I know which side I am on. Here are some interesting facts that I found on the internet about emails which I wanted to share with you:

  • 1971 - The first email was sent out on this month 40 years ago. It was sent by Ray Tomlinson who strangely doesn't remember what the message really was!
  • 1978 - Gary Thuerk, a marketer for Digital Equipment Corporation, started one of the most hateful acts in the history of mankind by sending out the first spam to 500 addresses.
  • 1982 - The word 'email' was used for the first time. No, I don't know what they used to call it earlier either.
  • 1997 - Microsoft acquired Hotmail for $400. Like most of their major products, its doing well even today.
  • 1998 - With some regret, the word spam was added to the Oxford dictionary.

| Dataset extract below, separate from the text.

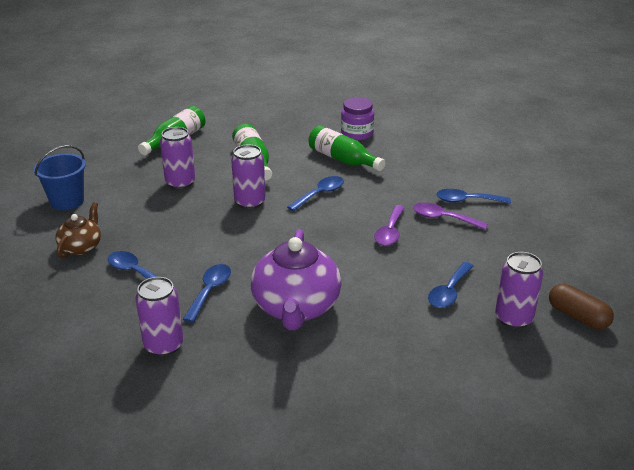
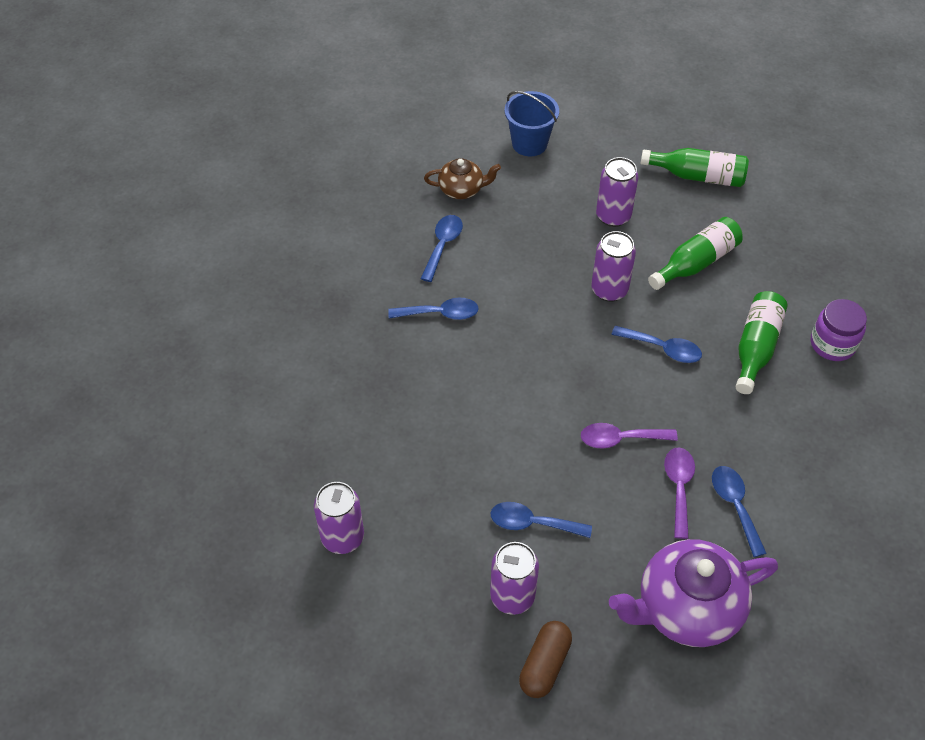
camera: 70 degrees right, 20 degrees up
(164, 345) = (351, 310): purple can -> purple can (342, 537)
(296, 307) = (446, 391): purple teapot -> purple teapot (686, 608)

  • 2003 - CAN-SPAM Act gets translated as the "You-Can-Spam" act for a lot of spam opposers.
  • 2007 - Gmail went public. I never looked back after that.

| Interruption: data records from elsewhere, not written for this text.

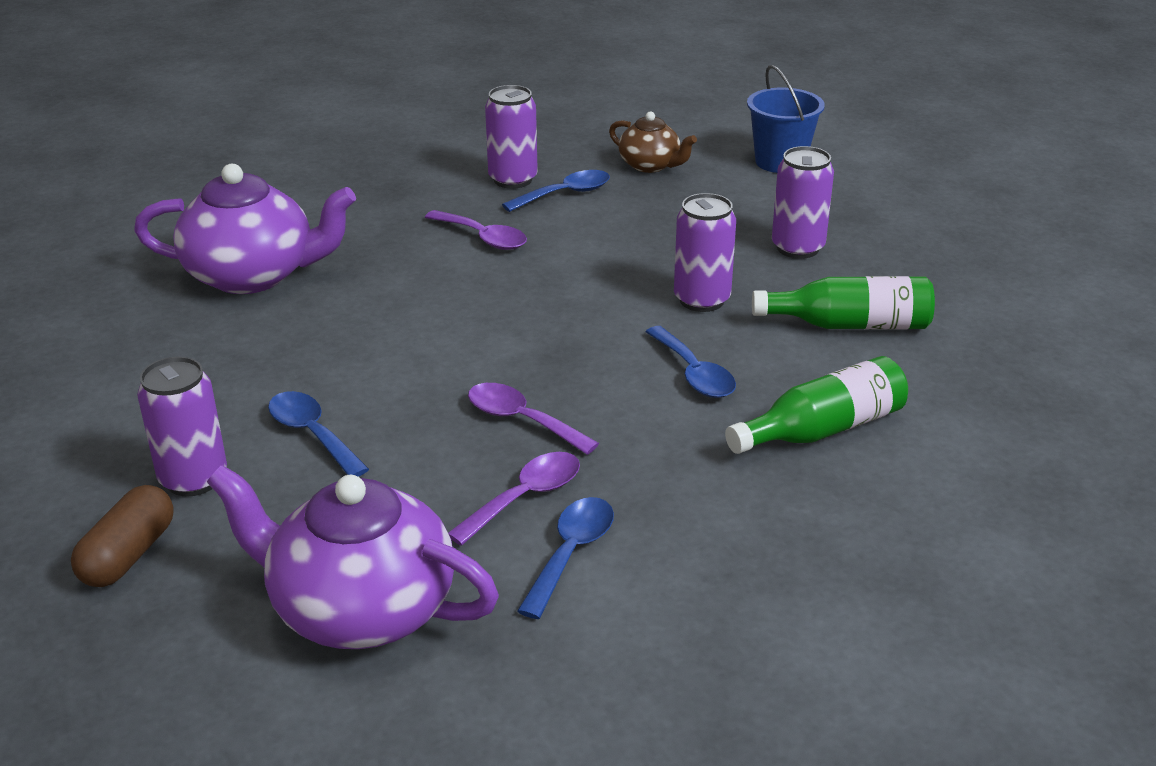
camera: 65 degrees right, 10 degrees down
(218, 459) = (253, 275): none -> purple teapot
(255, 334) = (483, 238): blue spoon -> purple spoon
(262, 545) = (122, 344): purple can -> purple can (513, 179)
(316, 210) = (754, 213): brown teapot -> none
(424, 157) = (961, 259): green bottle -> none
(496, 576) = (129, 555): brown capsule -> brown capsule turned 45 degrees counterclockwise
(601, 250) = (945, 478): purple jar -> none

  • 2009 - Gmail suffered an outage. Thankfully Cloud computing carried on unscathed.
  • 2011 - Hotmail starts attacking 'graymails' - unwanted emails received legitimately

One thing I am quite clear about now is that email is here to stay for some more time. So, the question is, what's coming up next?

11th Nov Update: Econsultancy comes to the defense of email yet again. Apparently, it has grown by as much as 200% year on year!